> WRITTEN TASK
Reproduce, word for word, everything in the material from the line containing "Nordic Light" down to the final line.

> Page images and the text extracted from them
++++++++++++++++++++
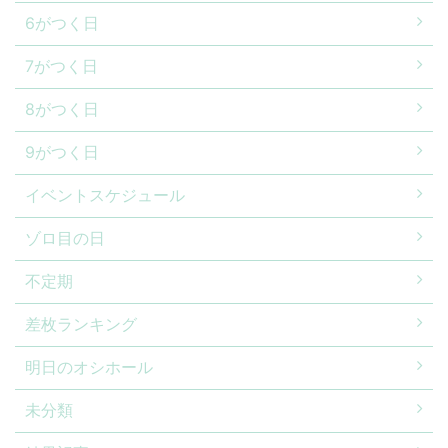
6がつく日
7がつく日
8がつく日
9がつく日
イベントスケジュール
ゾロ目の日
不定期
差枚ランキング
明日のオシホール
未分類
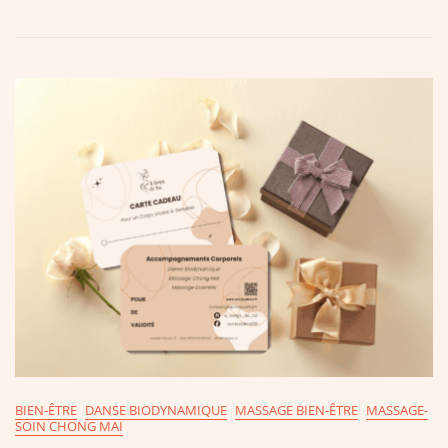
BIEN-ÊTRE
DANSE BIODYNAMIQUE
MASSAGE BIEN-ÊTRE
MASSAGE-
SOIN CHONG MAI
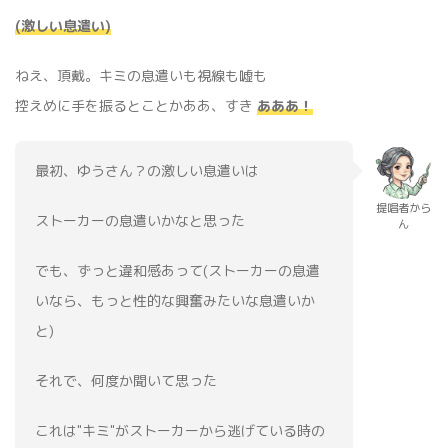
(激しい息遣い)
ねえ、頂戴。キミの息遣いも視線も嘘も
控えめに手を振るとことかああ、すき
あああ！
最初、ゆうさん？の激しい息遣いは
提唱者から
ストーカーの息遣いかなと思った
ん
でも、ずっと違和感あって(ストーカーの息遣
いなら、もっと性的な興奮みたいな息遣いか
と)
それで、何度か聞いて思った
これは"キミ"がストーカーから逃げている時の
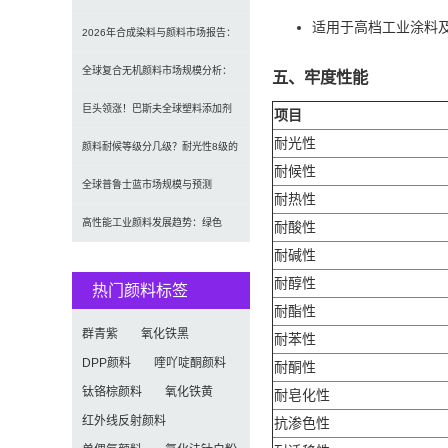
适用于高档工业涂料
望：全球规模将达41亿美
2026年合成染料与颜料市场报告：
规模、趋势及2030年增长
全球复合无机颜料市场规模分析：
五、牢度性能
2035年达5.39亿美元，建
巨头领涨！巴斯夫全球塑料添加剂
项目
耐光性
涨价20% 原材料成本推高行业
颜料耐候等级分几级？耐光性8级的
耐候性
定义及耐候性测试标准解析
全球普鲁士蓝市场规模与预测
耐热性
（2026-2034）：按类型、形
高性能工业颜料发展趋势：绿色
耐酸性
耐碱性
化、功能化与智能化技术革命
耐醇性
热门颜料标签
耐酯性
群青紫
氧化铁黑
耐苯性
DPP颜料
喹吖啶酮颜料
耐酮性
钛铬棕颜料
氧化铁黄
耐皂化性
红外线反射颜料
抗渗色性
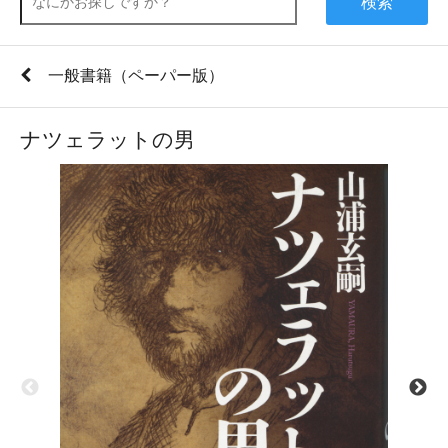
検索
一般書籍（ペーパー版）
ナツェラットの男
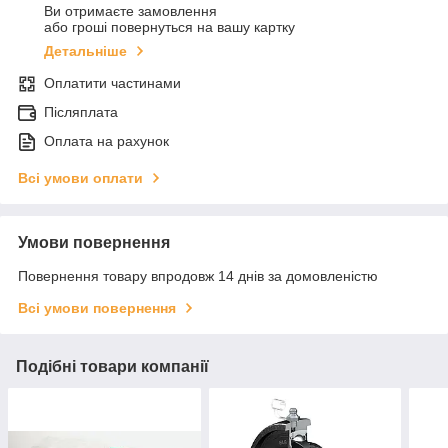
Ви отримаєте замовлення
або гроші повернуться на вашу картку
Детальніше
Оплатити частинами
Післяплата
Оплата на рахунок
Всі умови оплати
Умови повернення
Повернення товару впродовж 14 днів за домовленістю
Всі умови повернення
Подібні товари компанії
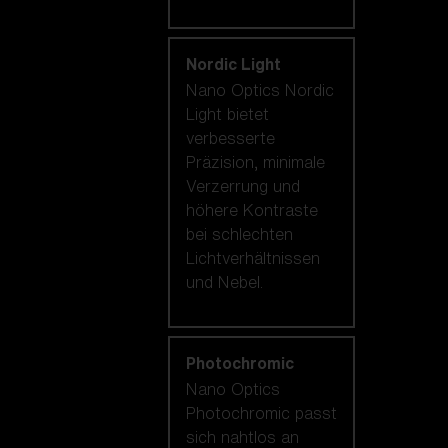
Nordic Light
Nano Optics Nordic
Light bietet
verbesserte
Präzision, minimale
Verzerrung und
höhere Kontraste
bei schlechten
Lichtverhältnissen
und Nebel.
Photochromic
Nano Optics
Photochromic passt
sich nahtlos an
++++++++++++++++++++
> ANSWER TO THIS TASK
Nordic Light
Nano Optics Nordic
Light bietet
verbesserte
Präzision, minimale
Verzerrung und
höhere Kontraste
bei schlechten
Lichtverhältnissen
und Nebel.
Photochromic
Nano Optics
Photochromic passt
sich nahtlos an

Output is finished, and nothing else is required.